In Sicily, this dish would be served with a vegetable like artichokes or sautéed greens, probably after a simple pasta. For a one-course meal, I like serving the chicken with plain couscous, which is not at all traditional (in Sicily, couscous is usually only served with a fish stew).
Pat the chicken pieces dry, season them with salt and pepper, and dredge them lightly in the flour, tapping off any excess. Heat a-large sauté pan fitted with a lid over medium-high heat and add the 1/3 cup olive oil. When the oil is hot, add the chicken pieces (in batches, if necessary), browning them very well on both sides. When browned, remove the chicken from the pan and set aside. Pour off all but about 3 Tbs. of the fat from the pan.

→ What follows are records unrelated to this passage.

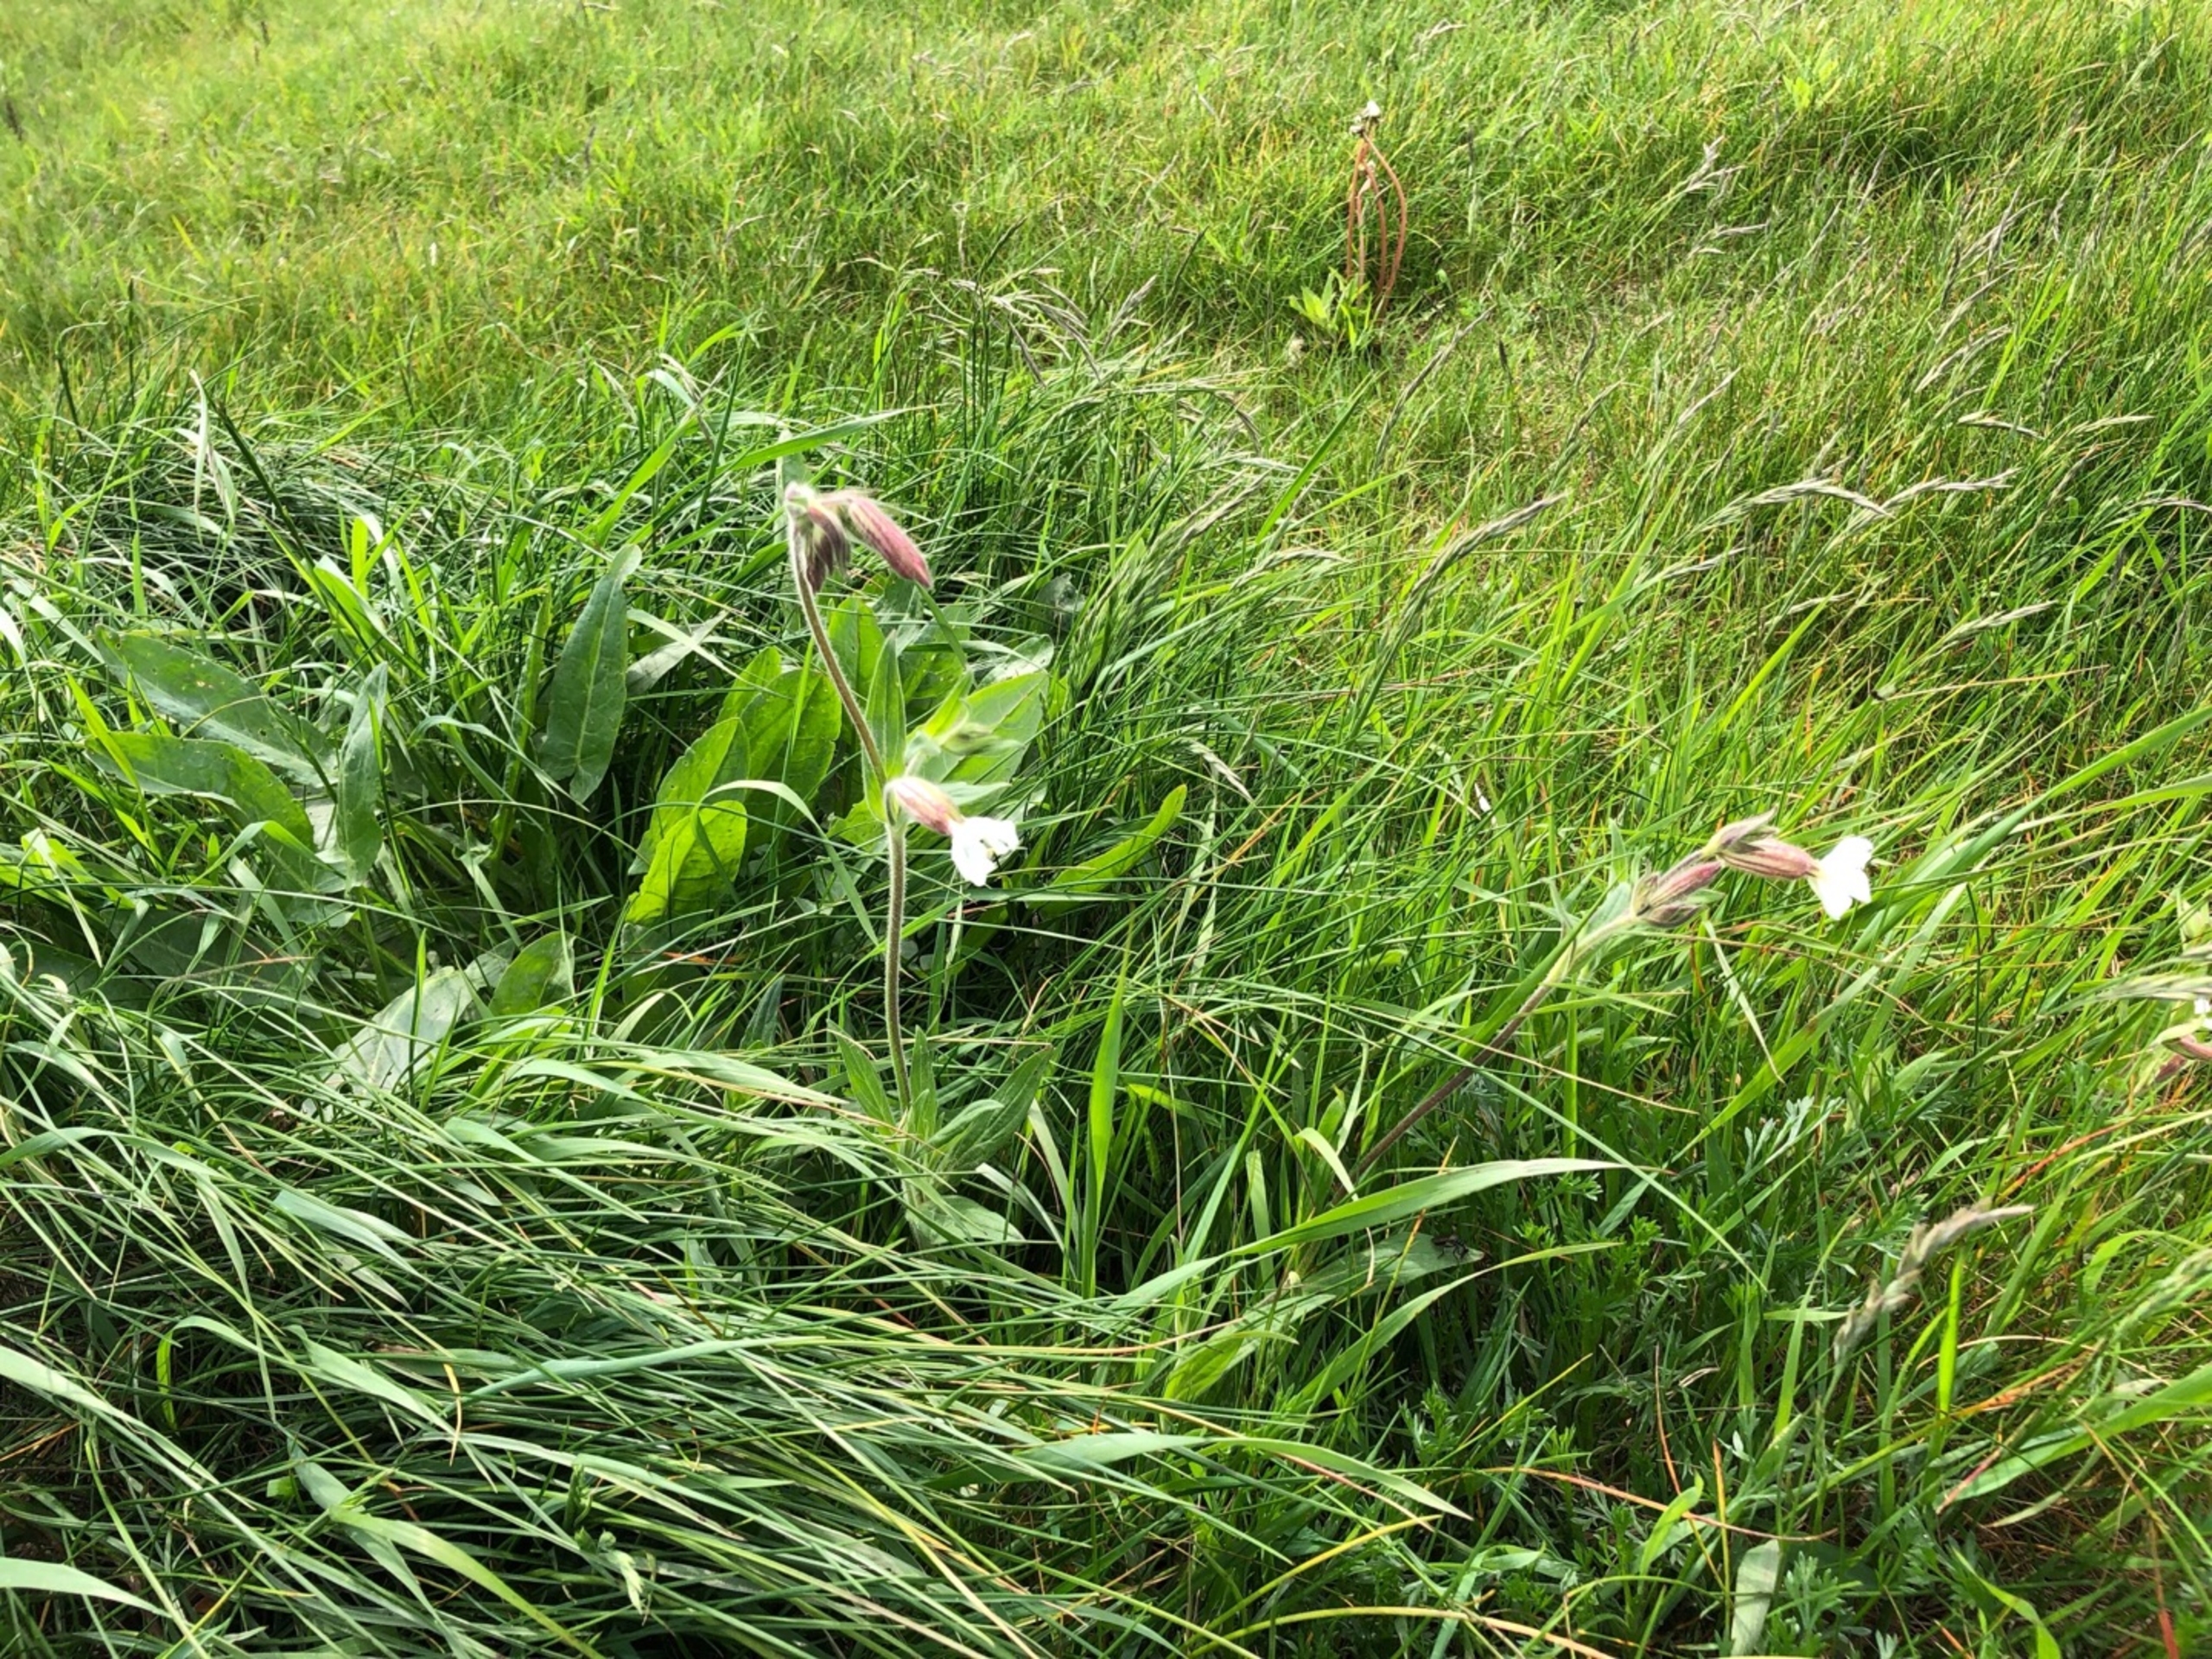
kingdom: Plantae
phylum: Tracheophyta
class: Magnoliopsida
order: Caryophyllales
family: Caryophyllaceae
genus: Silene
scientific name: Silene latifolia
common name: Aftenpragtstjerne
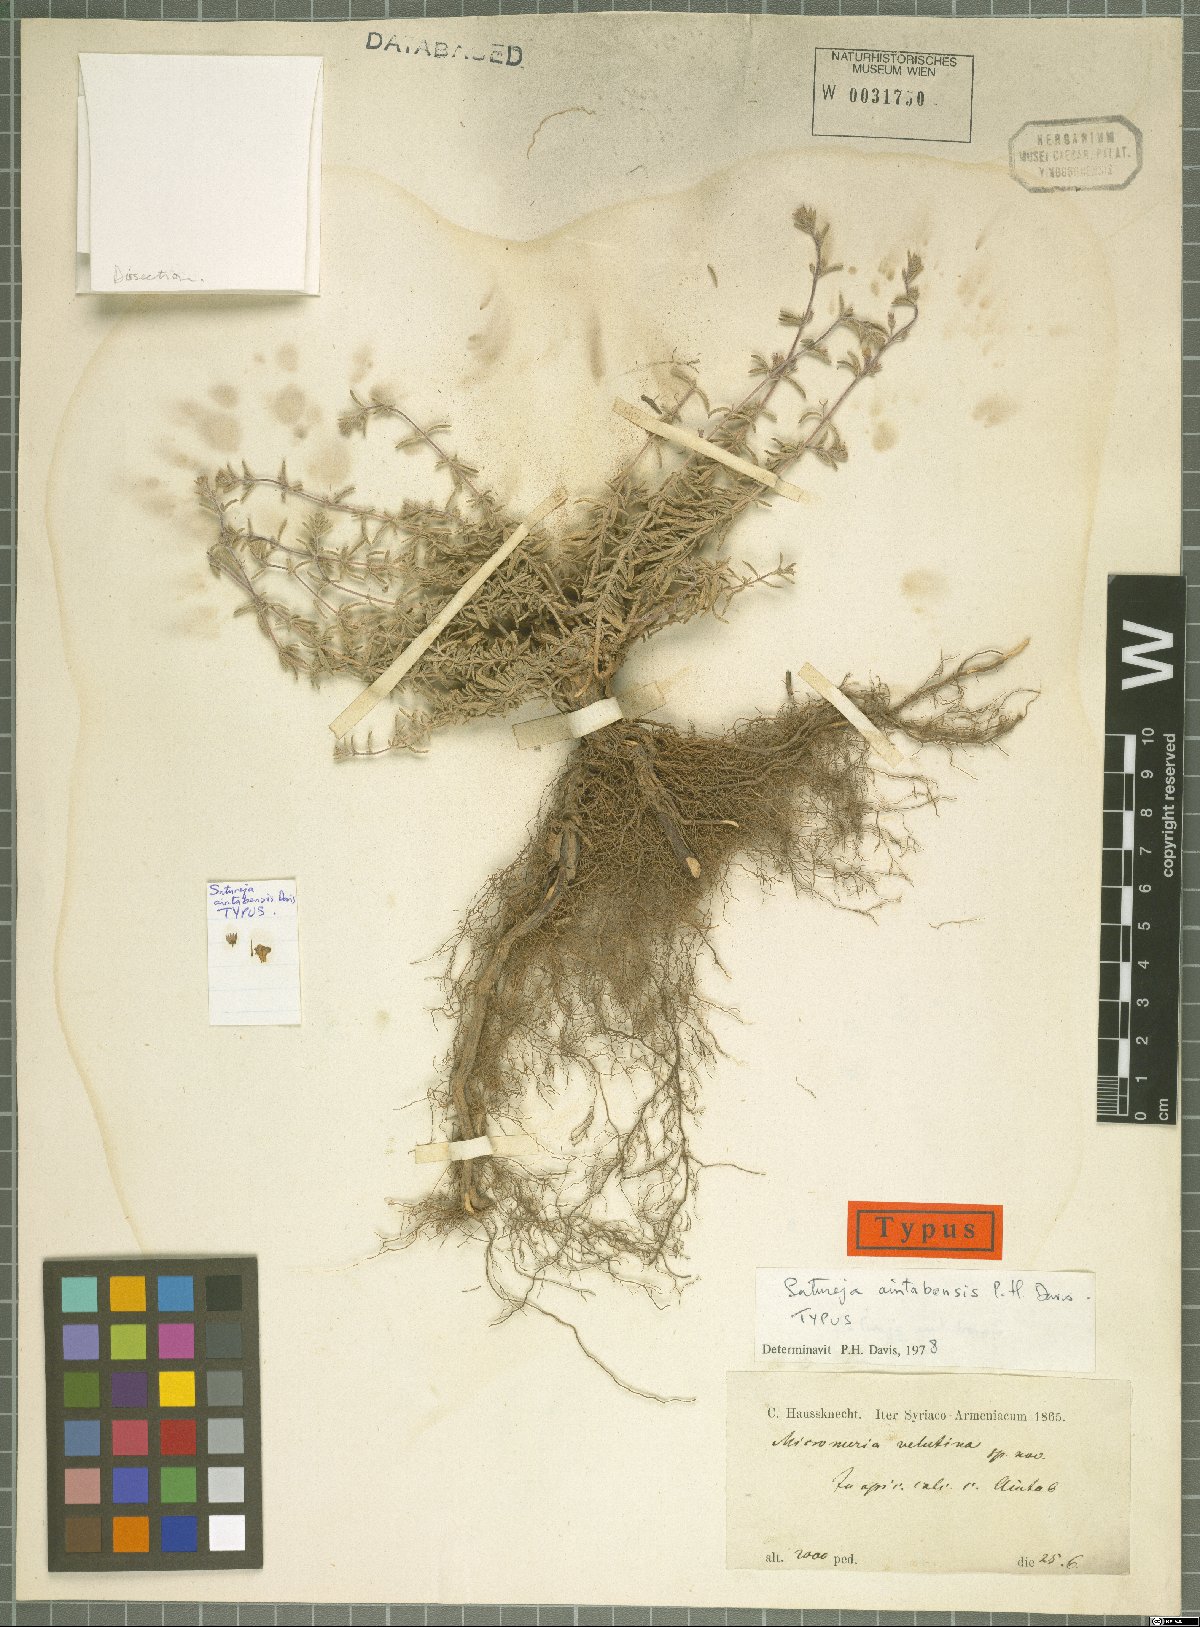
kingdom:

Turn the heat to medium low and add the onion, celery, and carrot. Sauté until they’re soft and fragrant, about 6 or 7 minutes. Add the sugar and vinegar to the pan and let it bubble for about 1 minute. Return the chicken pieces to the pan and turn them over in the vegetables once or twice to coat them. Increase the heat to medium and add the wine, letting it boil until almost evaporated. Add the chicken stock and bay leaf, cover the pan, and simmer on low heat until the chicken is just about tender, 30 to 35 minutes, turning the pieces once or twice during cooking. Add the raisins, pine nuts, and capers and simmer to blend the flavors, about 5 minutes. longer. The sauce should be reduced and thickened but still pourable. If it looks too dry, add a splash of chicken stock or water. Taste for seasoning. It should have a nice balance between sweet and sour but not be too aggressive. Add more salt, pepper, a splash of vinegar, or a pinch of sugar to balance the flavors.
Arrange the chicken on a large serving platter. To the pan, add a drizzle off your best-extra-virgin olive oil and the chopped mint and mix it into the sauce. Pour the sauce over the chicken and garnish with the mint-sprigs.